Bitcoin: Those who bought the dip are making profits and how
Bitcoin’s price dropped more than 50%, following the recent May-June price dip. Even though the market looked grim at the time, the chants of “buy the dip” didn’t fade away. In fact, many traders and analysts asserted that Bitcoin at $30K would be a steal deal.
Then, as a fairly good recovery began on July 22, analysts have compared this cycle to the previous bull cycles of 2013 and 2019, speculating whether recovery of the same magnitude will occur this time too.
Bitcoin’s “Percent of Entities in Profit” denotes the percentage of unique addresses, the funds of which, have an average buy price that is lower than the current price. Notably, the percent of profitable entities were equivalent in January 2018 and May to September of 2019. In 2020 a run to the same level was seen but the same level wasn’t achieved. This time too, experts are anticipating BTC’s Percent of Entities in Profit to reach the 2017 levels.
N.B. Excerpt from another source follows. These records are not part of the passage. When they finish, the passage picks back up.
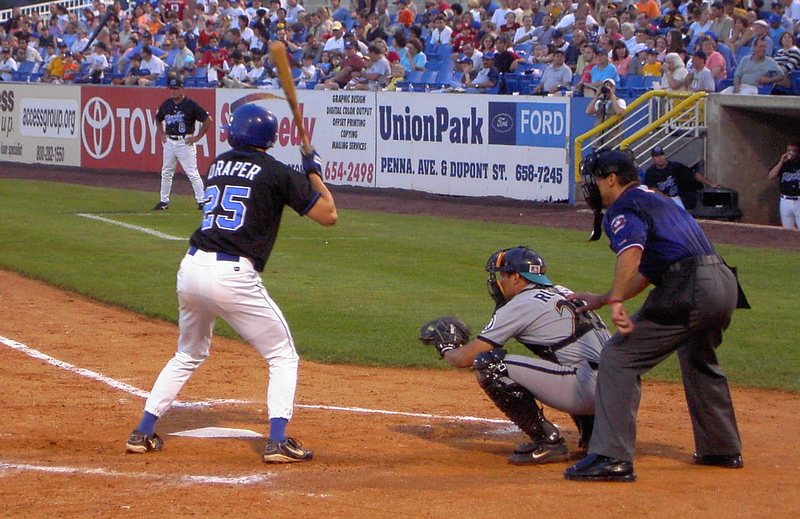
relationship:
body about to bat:
[126, 103, 336, 463] [267, 33, 312, 157]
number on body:
[199, 187, 259, 235] [126, 103, 336, 463]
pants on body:
[145, 247, 306, 418] [126, 103, 336, 463]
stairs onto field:
[575, 85, 706, 201] [0, 7, 797, 515]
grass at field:
[5, 181, 797, 397] [0, 7, 797, 515]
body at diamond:
[126, 103, 336, 463] [167, 426, 264, 437]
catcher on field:
[425, 248, 611, 474] [0, 7, 797, 515]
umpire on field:
[567, 152, 745, 475] [0, 7, 797, 515]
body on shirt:
[126, 103, 336, 463] [188, 146, 321, 266]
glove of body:
[300, 146, 326, 172] [126, 103, 336, 463]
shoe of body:
[266, 439, 314, 468] [126, 103, 336, 463]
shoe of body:
[124, 432, 162, 456] [126, 103, 336, 463]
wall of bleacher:
[0, 81, 614, 190] [371, 91, 567, 200]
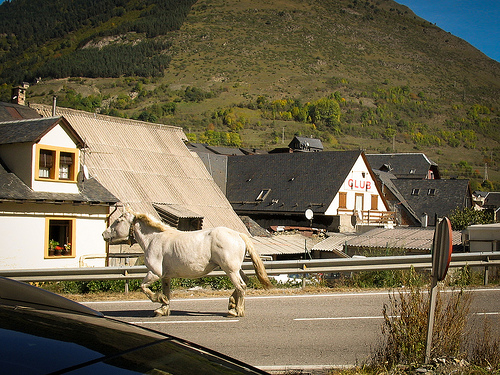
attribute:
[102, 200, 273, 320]
pony — white, running, tan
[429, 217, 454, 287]
sign — circular, red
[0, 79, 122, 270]
building — white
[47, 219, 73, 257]
window — tan, yellow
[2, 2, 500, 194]
mountain — behind, green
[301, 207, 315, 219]
dish — white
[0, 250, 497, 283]
railing — silver, iron, metal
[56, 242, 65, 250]
plant — red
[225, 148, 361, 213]
roof — gray, black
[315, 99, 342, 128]
tree — green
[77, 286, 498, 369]
road — grey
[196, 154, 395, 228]
house — behind, white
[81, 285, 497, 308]
line — white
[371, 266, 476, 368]
bush — dead, green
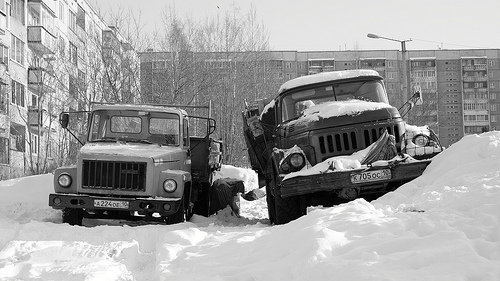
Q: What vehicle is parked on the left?
A: A small truck.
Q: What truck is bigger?
A: The truck on the right.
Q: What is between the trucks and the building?
A: A tree with no leaves.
The percentage of entities that are profitable, relies on factors like HODLer composition, Bitcoin dominance, the number of active addresses, and transaction volume. With Bitcoin dominance reaching three-monthly low levels and its price oscillating close to the $50K mark, things didn’t look bleak for holders.
Calculating your profits
Bitcoin’s Percent Supply in Profit was still struggling to reach the red zone. Even though at the moment it was in an uptrend, if BTC maintained above $50K, then a hike in the metric could be expected. Likewise, BTC’s percent UTXOs in profit had also not reached the higher levels of May and its uptrend could be expected on a higher price level.
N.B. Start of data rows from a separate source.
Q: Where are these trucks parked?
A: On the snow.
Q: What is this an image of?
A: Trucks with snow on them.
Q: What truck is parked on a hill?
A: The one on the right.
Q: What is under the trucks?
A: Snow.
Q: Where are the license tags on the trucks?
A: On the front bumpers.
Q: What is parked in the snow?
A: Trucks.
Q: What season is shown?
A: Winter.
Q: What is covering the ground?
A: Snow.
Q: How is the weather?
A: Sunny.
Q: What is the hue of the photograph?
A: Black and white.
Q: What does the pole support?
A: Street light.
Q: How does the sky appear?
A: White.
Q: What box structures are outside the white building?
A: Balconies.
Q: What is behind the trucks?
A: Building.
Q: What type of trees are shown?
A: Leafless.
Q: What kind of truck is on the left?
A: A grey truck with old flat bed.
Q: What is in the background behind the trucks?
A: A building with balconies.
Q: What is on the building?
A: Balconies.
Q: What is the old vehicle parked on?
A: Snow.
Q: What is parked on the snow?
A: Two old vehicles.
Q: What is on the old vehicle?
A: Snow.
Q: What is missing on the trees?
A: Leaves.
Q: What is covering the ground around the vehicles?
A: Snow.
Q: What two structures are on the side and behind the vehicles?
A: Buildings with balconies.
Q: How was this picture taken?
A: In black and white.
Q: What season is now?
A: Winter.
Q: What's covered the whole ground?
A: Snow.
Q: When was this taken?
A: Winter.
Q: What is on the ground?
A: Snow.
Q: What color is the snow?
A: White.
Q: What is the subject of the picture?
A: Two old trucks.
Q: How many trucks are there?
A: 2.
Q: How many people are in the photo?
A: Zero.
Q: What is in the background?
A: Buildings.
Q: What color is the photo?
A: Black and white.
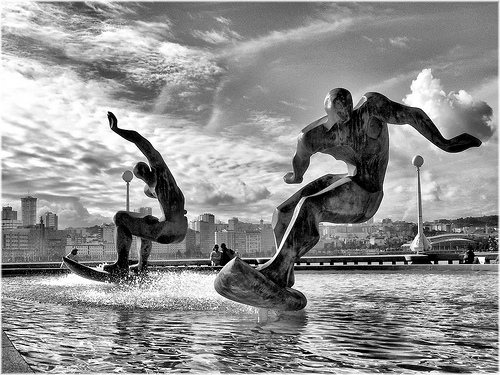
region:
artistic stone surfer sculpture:
[217, 82, 485, 320]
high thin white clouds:
[115, 26, 325, 97]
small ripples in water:
[325, 285, 481, 353]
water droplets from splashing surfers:
[62, 252, 216, 314]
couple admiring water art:
[206, 240, 240, 271]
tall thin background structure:
[405, 154, 432, 264]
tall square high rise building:
[13, 192, 44, 268]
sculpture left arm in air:
[100, 105, 173, 197]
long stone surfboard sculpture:
[207, 252, 313, 324]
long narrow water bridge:
[302, 252, 492, 269]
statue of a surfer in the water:
[50, 108, 192, 286]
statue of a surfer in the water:
[192, 68, 477, 323]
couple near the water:
[196, 232, 244, 271]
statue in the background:
[397, 148, 436, 260]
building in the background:
[17, 186, 43, 228]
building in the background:
[40, 203, 59, 234]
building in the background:
[191, 207, 218, 262]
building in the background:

However, Bitcoin’s long-term profitability depends more on historic trends and movement of Bitcoins by large wallets, as well as traders calculating profits during recovery. Following a dip, the percentage of wallets that are profitable depends on HODLer composition or the time when they made the purchase.
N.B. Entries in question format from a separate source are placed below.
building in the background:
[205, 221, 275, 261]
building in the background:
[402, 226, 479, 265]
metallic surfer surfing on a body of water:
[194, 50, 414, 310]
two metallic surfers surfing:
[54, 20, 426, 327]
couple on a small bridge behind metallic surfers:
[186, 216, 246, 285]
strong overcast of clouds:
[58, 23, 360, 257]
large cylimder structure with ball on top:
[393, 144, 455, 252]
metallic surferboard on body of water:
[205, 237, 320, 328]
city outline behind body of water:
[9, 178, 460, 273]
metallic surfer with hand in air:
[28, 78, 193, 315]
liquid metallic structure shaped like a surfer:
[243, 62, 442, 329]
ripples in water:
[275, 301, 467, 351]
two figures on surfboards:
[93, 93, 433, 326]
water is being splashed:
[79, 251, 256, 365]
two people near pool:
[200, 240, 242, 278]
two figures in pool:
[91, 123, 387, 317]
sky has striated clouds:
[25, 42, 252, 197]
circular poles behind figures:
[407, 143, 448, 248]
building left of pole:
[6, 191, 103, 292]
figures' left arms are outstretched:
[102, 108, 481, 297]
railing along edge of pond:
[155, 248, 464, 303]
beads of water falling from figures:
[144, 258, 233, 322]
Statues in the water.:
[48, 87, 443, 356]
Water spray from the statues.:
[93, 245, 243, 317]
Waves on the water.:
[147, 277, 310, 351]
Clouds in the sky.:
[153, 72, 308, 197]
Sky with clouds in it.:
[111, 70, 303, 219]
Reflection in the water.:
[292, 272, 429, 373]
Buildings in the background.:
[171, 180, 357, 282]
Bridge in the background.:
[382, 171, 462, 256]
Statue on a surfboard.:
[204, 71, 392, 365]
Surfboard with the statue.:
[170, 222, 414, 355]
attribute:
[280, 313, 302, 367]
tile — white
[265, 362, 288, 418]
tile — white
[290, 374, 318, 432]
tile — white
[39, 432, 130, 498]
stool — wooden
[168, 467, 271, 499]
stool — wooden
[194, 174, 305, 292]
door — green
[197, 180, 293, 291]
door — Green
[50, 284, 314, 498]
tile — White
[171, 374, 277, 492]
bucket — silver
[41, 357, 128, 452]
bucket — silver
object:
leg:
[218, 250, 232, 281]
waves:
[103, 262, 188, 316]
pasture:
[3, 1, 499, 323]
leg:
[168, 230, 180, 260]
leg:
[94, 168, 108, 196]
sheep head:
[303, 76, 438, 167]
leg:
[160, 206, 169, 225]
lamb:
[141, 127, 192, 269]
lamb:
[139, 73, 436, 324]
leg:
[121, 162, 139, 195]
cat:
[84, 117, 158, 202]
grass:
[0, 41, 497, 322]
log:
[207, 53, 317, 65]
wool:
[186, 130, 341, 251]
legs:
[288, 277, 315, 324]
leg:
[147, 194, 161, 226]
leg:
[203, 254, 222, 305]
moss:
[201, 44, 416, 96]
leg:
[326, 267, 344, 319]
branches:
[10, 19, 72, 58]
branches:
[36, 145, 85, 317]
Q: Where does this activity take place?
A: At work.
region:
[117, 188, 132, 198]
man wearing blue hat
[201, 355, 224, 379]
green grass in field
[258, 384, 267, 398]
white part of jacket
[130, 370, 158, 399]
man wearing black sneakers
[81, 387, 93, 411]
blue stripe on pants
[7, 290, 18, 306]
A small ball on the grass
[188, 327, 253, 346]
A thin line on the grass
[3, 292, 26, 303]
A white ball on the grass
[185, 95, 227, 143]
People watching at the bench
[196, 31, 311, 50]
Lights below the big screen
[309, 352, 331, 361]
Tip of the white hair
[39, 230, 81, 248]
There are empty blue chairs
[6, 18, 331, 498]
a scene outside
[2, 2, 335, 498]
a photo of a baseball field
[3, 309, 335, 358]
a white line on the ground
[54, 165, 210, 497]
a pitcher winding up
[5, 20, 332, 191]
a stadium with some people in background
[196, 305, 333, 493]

Nonetheless, if you bought the BTC dip, things will look bright for you irrespective of the larger sentiment. For calculating profits on BTC, looking at the long-term and short-term ROI of Bitcoin, historically reflects the money made during that time.
Over the last week, last month, and the last three months, Bitcoin has generated positive ROIs. Before the recovery, ROIs were largely negative over longer time frames for BTC. That is, after the dip and the flash crash of May 2021. The ROI was +379% in the USD market, over the past year.
Since the May-June dip was roughly 3 months from press time, if someone bought the dip they must be pretty profitable by now. Further, a Cryptoquant analyst pointed out that 6-12 months aged coins keep increasing, meaning that younger coins mature into older ones and they are not getting spent which was a good sign. New participants took profit around $60k and while the rest panic sold around $30K, but they look like they’re re-entering the market.
For now, about looming concerns around consolidation, a big accumulation started at around $37K in June and is continuing. It seems like investors would want to hold their coins, especially the “dip buyers” who have their bags full at the time.